Между собой двенадцатиэтажный корпус и приемный покой были соединены, как пуповиной, подземным тоннелем, и я был уверен, что сестра, оформив бумаги, отведет меня на уже знакомый шестой этаж, но оказалось, что Кронфельд поистине вездесущ и возглавляет в больнице не одно, а целых два отделения; нужное нам как раз находится здесь. Про Кронфельда сестра рассказывала мило и весело, а потом без всякого перехода принялась жалеть, какой я молодой. Делала она это быстро, почти скороговоркой, и странно похоже на то, как в церквах, молясь, причитают старухи. Наконец она кончила и писать, и сострадать, спокойно взяла меня за руку и повела в палату. С койкой, объясняла она, пока мы шли, мне очень повезло: она у окна, а окно выходит в парк, место самое что ни на есть почетное, по справедливости положено оно старожилу, но отделение у них особенное, и ей жалко, что я чуть не мальчик, а уже пациент Кронфельда, поэтому она отдает его мне.

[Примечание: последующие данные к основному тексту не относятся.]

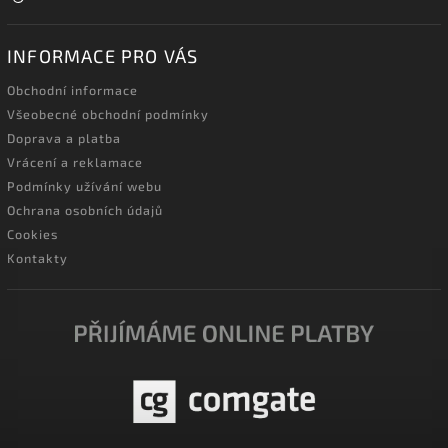
INFORMACE PRO VÁS
Obchodní informace
Všeobecné obchodní podmínky
Doprava a platba
Vrácení a reklamace
Podmínky užívání webu
Ochrana osobních údajů
Cookies
Kontakty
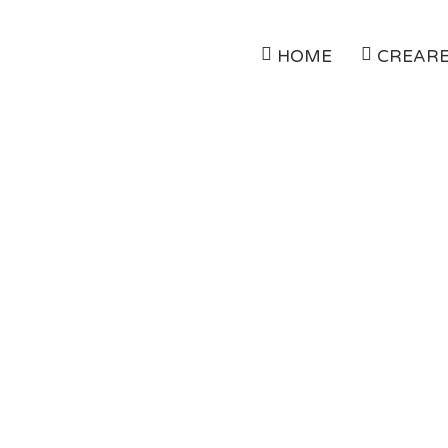
HOME
CREARE
Drumul spre succes in blogging
AGE
BLOG
DRUMUL SPRE SUCCES IN BLO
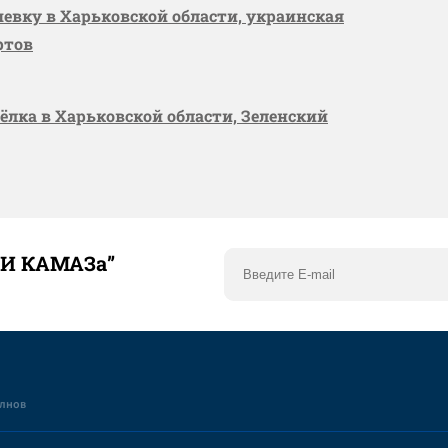
шевку в Харьковской области, украинская
ртов
сёлка в Харьковской области, Зеленский
ТИ КАМАЗа”
елнов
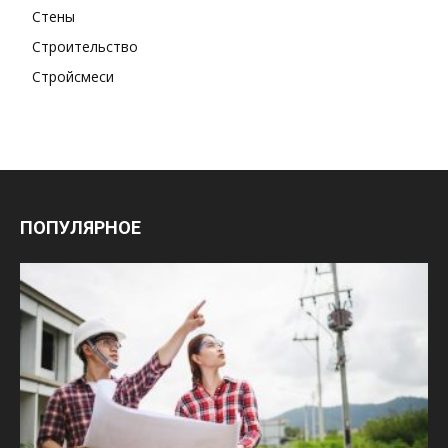
Стены
Строительство
Стройсмеси
ПОПУЛЯРНОЕ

Так я стал законным обитателем здешнего мира. Теперь мне надо было его обживать. Я думал, что больничная жизнь дастся мне проще, но привыкал медленно и тяжело. По всем статьям я был привилегированным пациентом: попал сюда по блату, главное же – состояние мое было легче, чем у других, но все это оказалось слабым утешением. Скорее, наоборот. Дело в том, что я был едва ли не единственным из местных постояльцев, кто вообще ощущал себя больным; правилом, нормой тут было чувствовать боль, а не болезнь; боль приходила, и тогда ты мучился и страдал, но потом, когда она слабела, кончалась, ты забывал о ней, забывал так, словно ее и вовсе не было. Я же забвения был лишен. Я всегда был со своей болезнью, всегда думал о ней, всегда следил за ее динамикой и изменениями, следил, как действуют препараты, что я принимал, насколько мне лучше или, наоборот, хуже.